■ What this task involves:
Once the line containing "Schritte in der" is found in the material below, it and every line after it should be transcribed exactly, with pictures left out and nothing added.

■ Extracted records:
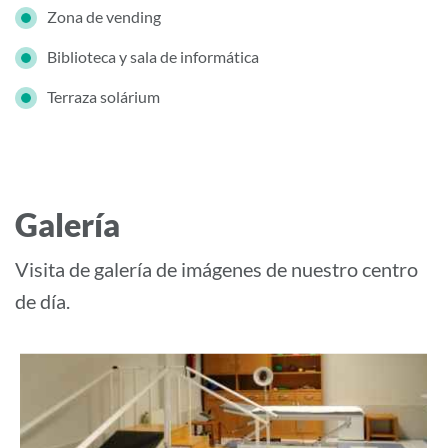
Zona de vending
Biblioteca y sala de informática
Terraza solárium
Galería
Visita de galería de imágenes de nuestro centro
de día.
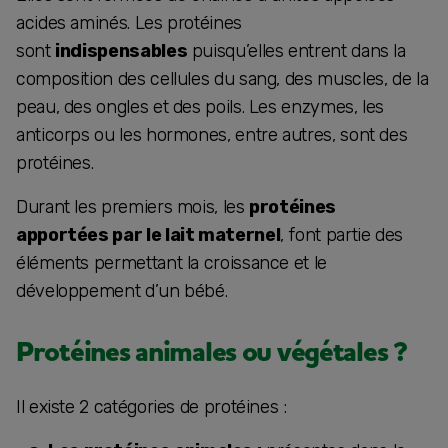
acides aminés. Les protéines
sont
indispensables
puisqu’elles entrent dans la
composition des cellules du sang, des muscles, de la
peau, des ongles et des poils. Les enzymes, les
anticorps ou les hormones, entre autres, sont des
protéines.
Durant les premiers mois, les
protéines
apportées par le lait maternel
, font partie des
éléments permettant la croissance et le
développement d’un bébé.
Protéines animales ou végétales ?
Il existe 2 catégories de protéines :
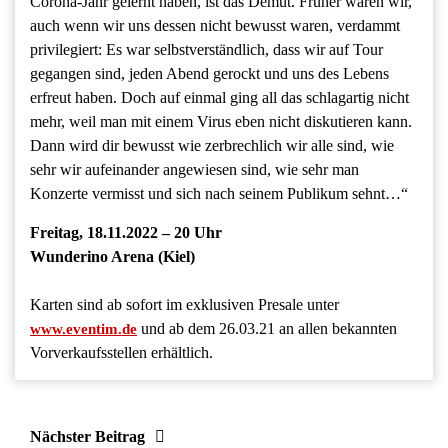
Corona-Jahr gelernt haben, ist das Demut. Früher waren wir,
auch wenn wir uns dessen nicht bewusst waren, verdammt
privilegiert: Es war selbstverständlich, dass wir auf Tour
gegangen sind, jeden Abend gerockt und uns des Lebens
erfreut haben. Doch auf einmal ging all das schlagartig nicht
mehr, weil man mit einem Virus eben nicht diskutieren kann.
Dann wird dir bewusst wie zerbrechlich wir alle sind, wie
sehr wir aufeinander angewiesen sind, wie sehr man
Konzerte vermisst und sich nach seinem Publikum sehnt…“
Freitag, 18.11.2022 – 20 Uhr
Wunderino Arena (Kiel)
Karten sind ab sofort im exklusiven Presale unter
und ab dem 26.03.21 an allen bekannten
www.eventim.de
Vorverkaufsstellen erhältlich.
Nächster Beitrag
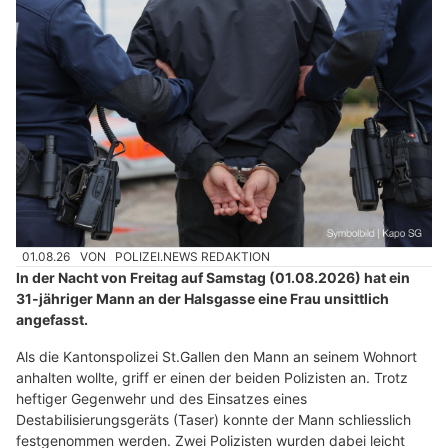
01.08.26
VON
POLIZEI.NEWS REDAKTION
In der Nacht von Freitag auf Samstag (01.08.2026) hat ein
31-jähriger Mann an der Halsgasse eine Frau unsittlich
angefasst.
Als die Kantonspolizei St.Gallen den Mann an seinem Wohnort
anhalten wollte, griff er einen der beiden Polizisten an. Trotz
heftiger Gegenwehr und des Einsatzes eines
Destabilisierungsgeräts (Taser) konnte der Mann schliesslich
festgenommen werden. Zwei Polizisten wurden dabei leicht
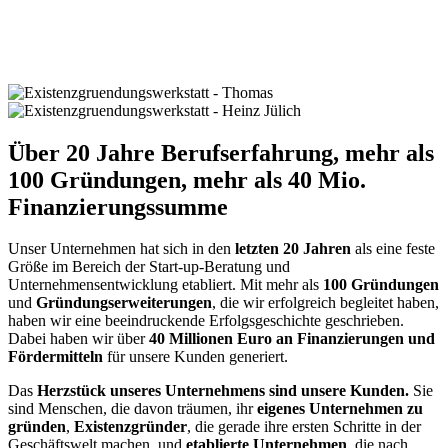
Über 20 Jahre Berufserfahrung, mehr als
100 Gründungen, mehr als 40 Mio.
Finanzierungssumme
Unser Unternehmen hat sich in den
letzten 20 Jahren
als eine feste
Größe im Bereich der Start-up-Beratung und
Unternehmensentwicklung etabliert. Mit mehr als
100 Gründungen
und
Gründungserweiterungen
, die wir erfolgreich begleitet haben,
haben wir eine beeindruckende Erfolgsgeschichte geschrieben.
Dabei haben wir über
40 Millionen Euro an Finanzierungen und
Fördermitteln
für unsere Kunden generiert.
Das
Herzstück unseres Unternehmens sind unsere Kunden.
Sie
sind Menschen, die davon träumen, ihr
eigenes Unternehmen zu
gründen
,
Existenzgründer
, die gerade ihre ersten Schritte in der
Geschäftswelt machen, und
etablierte Unternehmen
, die nach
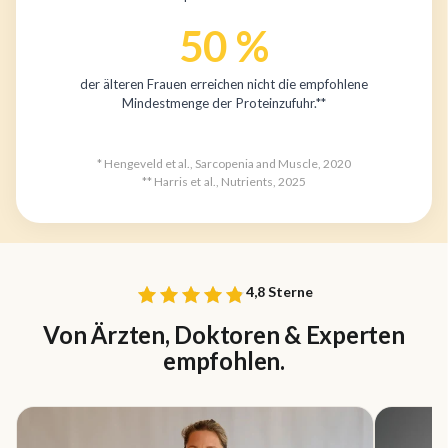
50 %
der älteren Frauen erreichen nicht die empfohlene
Mindestmenge der Proteinzufuhr.**
* Hengeveld et al., Sarcopenia and Muscle, 2020
** Harris et al., Nutrients, 2025
4,8 Sterne
Von Ärzten, Doktoren & Experten
empfohlen.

■ Response to the exercise:
, die gerade ihre ersten Schritte in der
Geschäftswelt machen, und
etablierte Unternehmen
, die nach
50 %
der älteren Frauen erreichen nicht die empfohlene
Mindestmenge der Proteinzufuhr.**
* Hengeveld et al., Sarcopenia and Muscle, 2020
** Harris et al., Nutrients, 2025
4,8 Sterne
Von Ärzten, Doktoren & Experten
empfohlen.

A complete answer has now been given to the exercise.